Exclude the pictures and transcribe the rest of the data below exactly.

§ **Recorded data**:
Start of Block

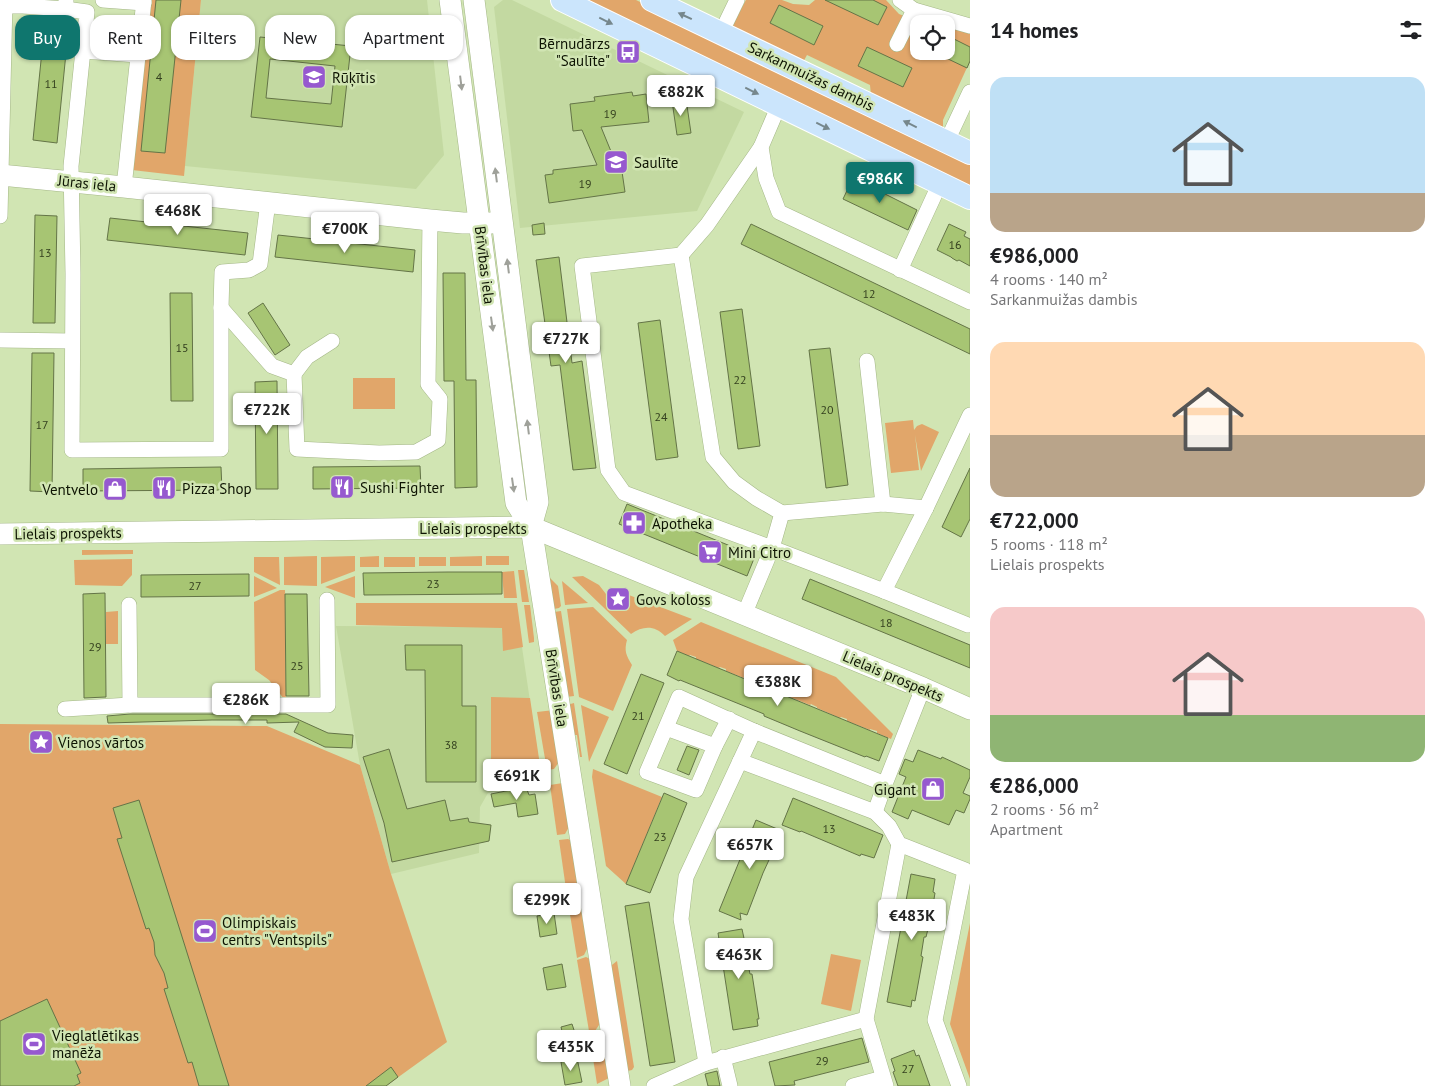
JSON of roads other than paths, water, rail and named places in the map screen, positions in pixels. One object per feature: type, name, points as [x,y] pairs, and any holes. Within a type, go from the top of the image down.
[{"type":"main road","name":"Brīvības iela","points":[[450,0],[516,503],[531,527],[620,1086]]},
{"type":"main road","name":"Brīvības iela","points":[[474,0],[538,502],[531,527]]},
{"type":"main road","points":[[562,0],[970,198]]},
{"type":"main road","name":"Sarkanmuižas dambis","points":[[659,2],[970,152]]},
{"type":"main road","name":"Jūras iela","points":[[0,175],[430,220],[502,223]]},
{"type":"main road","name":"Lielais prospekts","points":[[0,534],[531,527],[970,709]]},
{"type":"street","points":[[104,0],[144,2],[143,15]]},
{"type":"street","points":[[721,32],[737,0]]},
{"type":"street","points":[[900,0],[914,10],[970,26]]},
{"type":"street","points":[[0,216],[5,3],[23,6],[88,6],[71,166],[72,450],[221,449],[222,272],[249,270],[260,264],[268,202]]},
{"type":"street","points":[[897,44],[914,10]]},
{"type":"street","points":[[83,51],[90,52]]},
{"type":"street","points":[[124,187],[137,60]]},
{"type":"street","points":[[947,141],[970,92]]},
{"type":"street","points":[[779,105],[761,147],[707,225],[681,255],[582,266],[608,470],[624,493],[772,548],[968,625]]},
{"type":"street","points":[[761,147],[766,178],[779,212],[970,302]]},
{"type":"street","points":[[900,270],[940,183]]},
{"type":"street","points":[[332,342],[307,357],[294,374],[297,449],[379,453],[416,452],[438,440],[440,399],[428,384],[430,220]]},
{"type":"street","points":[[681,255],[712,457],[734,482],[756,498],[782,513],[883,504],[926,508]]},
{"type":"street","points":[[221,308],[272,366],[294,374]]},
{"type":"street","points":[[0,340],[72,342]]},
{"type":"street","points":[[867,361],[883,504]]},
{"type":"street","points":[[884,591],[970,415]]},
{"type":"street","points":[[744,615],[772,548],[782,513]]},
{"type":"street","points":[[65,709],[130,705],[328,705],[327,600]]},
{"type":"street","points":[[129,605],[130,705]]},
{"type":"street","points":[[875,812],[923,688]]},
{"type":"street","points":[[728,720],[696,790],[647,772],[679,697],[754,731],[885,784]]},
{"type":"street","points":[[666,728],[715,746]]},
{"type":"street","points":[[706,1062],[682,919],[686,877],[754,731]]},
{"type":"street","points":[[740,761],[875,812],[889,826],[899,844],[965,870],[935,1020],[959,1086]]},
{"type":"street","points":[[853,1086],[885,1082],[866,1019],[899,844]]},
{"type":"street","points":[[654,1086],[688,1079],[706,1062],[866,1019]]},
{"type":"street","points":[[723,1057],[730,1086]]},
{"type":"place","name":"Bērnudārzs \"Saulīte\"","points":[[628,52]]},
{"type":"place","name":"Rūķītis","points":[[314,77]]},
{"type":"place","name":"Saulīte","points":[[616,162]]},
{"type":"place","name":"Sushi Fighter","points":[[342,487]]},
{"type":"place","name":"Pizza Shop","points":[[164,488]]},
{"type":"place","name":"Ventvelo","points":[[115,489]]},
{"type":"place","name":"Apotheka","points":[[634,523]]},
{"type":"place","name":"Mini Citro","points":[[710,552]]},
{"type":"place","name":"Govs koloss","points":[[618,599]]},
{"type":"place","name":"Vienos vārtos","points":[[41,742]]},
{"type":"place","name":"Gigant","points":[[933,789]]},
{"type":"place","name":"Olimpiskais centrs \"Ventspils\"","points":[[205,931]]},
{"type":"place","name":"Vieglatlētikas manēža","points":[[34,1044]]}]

End of Block

§ **EXERCISE OUTPUT**:
JSON of roads other than paths, water, rail and named places in the map screen, positions in pixels. One object per feature: type, name, points as [x,y] pairs, and any holes. Within a type, go from the top of the image down.
[{"type":"main road","name":"Brīvības iela","points":[[450,0],[516,503],[531,527],[620,1086]]},
{"type":"main road","name":"Brīvības iela","points":[[474,0],[538,502],[531,527]]},
{"type":"main road","points":[[562,0],[970,198]]},
{"type":"main road","name":"Sarkanmuižas dambis","points":[[659,2],[970,152]]},
{"type":"main road","name":"Jūras iela","points":[[0,175],[430,220],[502,223]]},
{"type":"main road","name":"Lielais prospekts","points":[[0,534],[531,527],[970,709]]},
{"type":"street","points":[[104,0],[144,2],[143,15]]},
{"type":"street","points":[[721,32],[737,0]]},
{"type":"street","points":[[900,0],[914,10],[970,26]]},
{"type":"street","points":[[0,216],[5,3],[23,6],[88,6],[71,166],[72,450],[221,449],[222,272],[249,270],[260,264],[268,202]]},
{"type":"street","points":[[897,44],[914,10]]},
{"type":"street","points":[[83,51],[90,52]]},
{"type":"street","points":[[124,187],[137,60]]},
{"type":"street","points":[[947,141],[970,92]]},
{"type":"street","points":[[779,105],[761,147],[707,225],[681,255],[582,266],[608,470],[624,493],[772,548],[968,625]]},
{"type":"street","points":[[761,147],[766,178],[779,212],[970,302]]},
{"type":"street","points":[[900,270],[940,183]]},
{"type":"street","points":[[332,342],[307,357],[294,374],[297,449],[379,453],[416,452],[438,440],[440,399],[428,384],[430,220]]},
{"type":"street","points":[[681,255],[712,457],[734,482],[756,498],[782,513],[883,504],[926,508]]},
{"type":"street","points":[[221,308],[272,366],[294,374]]},
{"type":"street","points":[[0,340],[72,342]]},
{"type":"street","points":[[867,361],[883,504]]},
{"type":"street","points":[[884,591],[970,415]]},
{"type":"street","points":[[744,615],[772,548],[782,513]]},
{"type":"street","points":[[65,709],[130,705],[328,705],[327,600]]},
{"type":"street","points":[[129,605],[130,705]]},
{"type":"street","points":[[875,812],[923,688]]},
{"type":"street","points":[[728,720],[696,790],[647,772],[679,697],[754,731],[885,784]]},
{"type":"street","points":[[666,728],[715,746]]},
{"type":"street","points":[[706,1062],[682,919],[686,877],[754,731]]},
{"type":"street","points":[[740,761],[875,812],[889,826],[899,844],[965,870],[935,1020],[959,1086]]},
{"type":"street","points":[[853,1086],[885,1082],[866,1019],[899,844]]},
{"type":"street","points":[[654,1086],[688,1079],[706,1062],[866,1019]]},
{"type":"street","points":[[723,1057],[730,1086]]},
{"type":"place","name":"Bērnudārzs \"Saulīte\"","points":[[628,52]]},
{"type":"place","name":"Rūķītis","points":[[314,77]]},
{"type":"place","name":"Saulīte","points":[[616,162]]},
{"type":"place","name":"Sushi Fighter","points":[[342,487]]},
{"type":"place","name":"Pizza Shop","points":[[164,488]]},
{"type":"place","name":"Ventvelo","points":[[115,489]]},
{"type":"place","name":"Apotheka","points":[[634,523]]},
{"type":"place","name":"Mini Citro","points":[[710,552]]},
{"type":"place","name":"Govs koloss","points":[[618,599]]},
{"type":"place","name":"Vienos vārtos","points":[[41,742]]},
{"type":"place","name":"Gigant","points":[[933,789]]},
{"type":"place","name":"Olimpiskais centrs \"Ventspils\"","points":[[205,931]]},
{"type":"place","name":"Vieglatlētikas manēža","points":[[34,1044]]}]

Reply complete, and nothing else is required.